Last month, a family from northern Israel was visiting the museum when their youngest son tipped over the jar, which smashed into pieces.

Alex Geller, the boy’s father, said his son — the youngest of three — is exceptionally curious, and that the moment he heard the crash, “please let that not be my child” was the first thought that raced through his head.

The jar has been on display at the Hecht Museum in Haifa for 35 years. It was one of the only containers of its size and from that period still complete when it was discovered.

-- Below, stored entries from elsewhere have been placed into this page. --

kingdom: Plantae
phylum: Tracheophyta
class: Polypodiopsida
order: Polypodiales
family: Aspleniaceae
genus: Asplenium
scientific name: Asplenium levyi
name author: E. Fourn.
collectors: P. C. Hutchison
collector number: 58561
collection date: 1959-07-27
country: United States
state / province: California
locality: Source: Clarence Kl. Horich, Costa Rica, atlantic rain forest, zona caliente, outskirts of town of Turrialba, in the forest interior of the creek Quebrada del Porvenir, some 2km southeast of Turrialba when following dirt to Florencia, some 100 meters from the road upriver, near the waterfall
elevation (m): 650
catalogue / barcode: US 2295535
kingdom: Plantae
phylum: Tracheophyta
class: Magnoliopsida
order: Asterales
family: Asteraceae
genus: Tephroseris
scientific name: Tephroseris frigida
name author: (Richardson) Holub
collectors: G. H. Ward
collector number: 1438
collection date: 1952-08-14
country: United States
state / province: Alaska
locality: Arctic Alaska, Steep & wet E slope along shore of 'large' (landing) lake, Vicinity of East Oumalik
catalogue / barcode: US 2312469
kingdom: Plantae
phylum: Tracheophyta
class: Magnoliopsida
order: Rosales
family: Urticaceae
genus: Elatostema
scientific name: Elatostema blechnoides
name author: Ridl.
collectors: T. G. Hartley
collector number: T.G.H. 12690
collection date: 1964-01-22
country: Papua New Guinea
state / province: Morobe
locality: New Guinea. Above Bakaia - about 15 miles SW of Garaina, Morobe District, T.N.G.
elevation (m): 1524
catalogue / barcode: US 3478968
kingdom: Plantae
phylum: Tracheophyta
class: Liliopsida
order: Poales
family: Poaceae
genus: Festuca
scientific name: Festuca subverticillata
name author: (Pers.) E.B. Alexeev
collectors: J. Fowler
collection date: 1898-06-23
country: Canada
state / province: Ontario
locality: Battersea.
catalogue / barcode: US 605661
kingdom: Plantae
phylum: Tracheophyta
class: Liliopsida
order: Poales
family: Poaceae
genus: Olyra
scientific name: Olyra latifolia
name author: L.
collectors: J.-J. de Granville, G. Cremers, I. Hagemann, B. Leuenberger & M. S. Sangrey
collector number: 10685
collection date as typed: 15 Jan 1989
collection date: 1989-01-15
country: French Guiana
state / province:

The Bronze Age jar is one of many artifacts exhibited out in the open, part of the Hecht Museum’s vision of letting visitors explore history without glass barriers, said Inbal Rivlin, the director of the museum, which is associated with Haifa University in northern Israel.

It was likely used to hold wine or oil, and dates back to between 2200 and 1500 B.C.

Rivlin and the museum decided to turn the moment, which captured international attention, into a teaching moment, inviting the Geller family back for a special visit and hands-on activity to illustrate the restoration process.

Rivlin added that the incident provided a welcome distraction from the ongoing war in Gaza. “Well, he’s just a kid. So I think that somehow it touches the heart of the people in Israel and around the world,“ said Rivlin.

Roee Shafir, a restoration expert at the museum, said the repairs would be fairly simple, as the pieces were from a single, complete jar. Archaeologists often face the more daunting task of sifting through piles of shards from multiple objects and trying to piece them together.

Experts used 3D technology, hi-resolution videos, and special glue to painstakingly reconstruct the large jar.

Less than two weeks after it broke, the jar went back on display at the museum. The gluing process left small hairline cracks, and a few pieces are missing, but the jar’s impressive size remains.

The only noticeable difference in the exhibit was a new sign reading “please don’t touch.”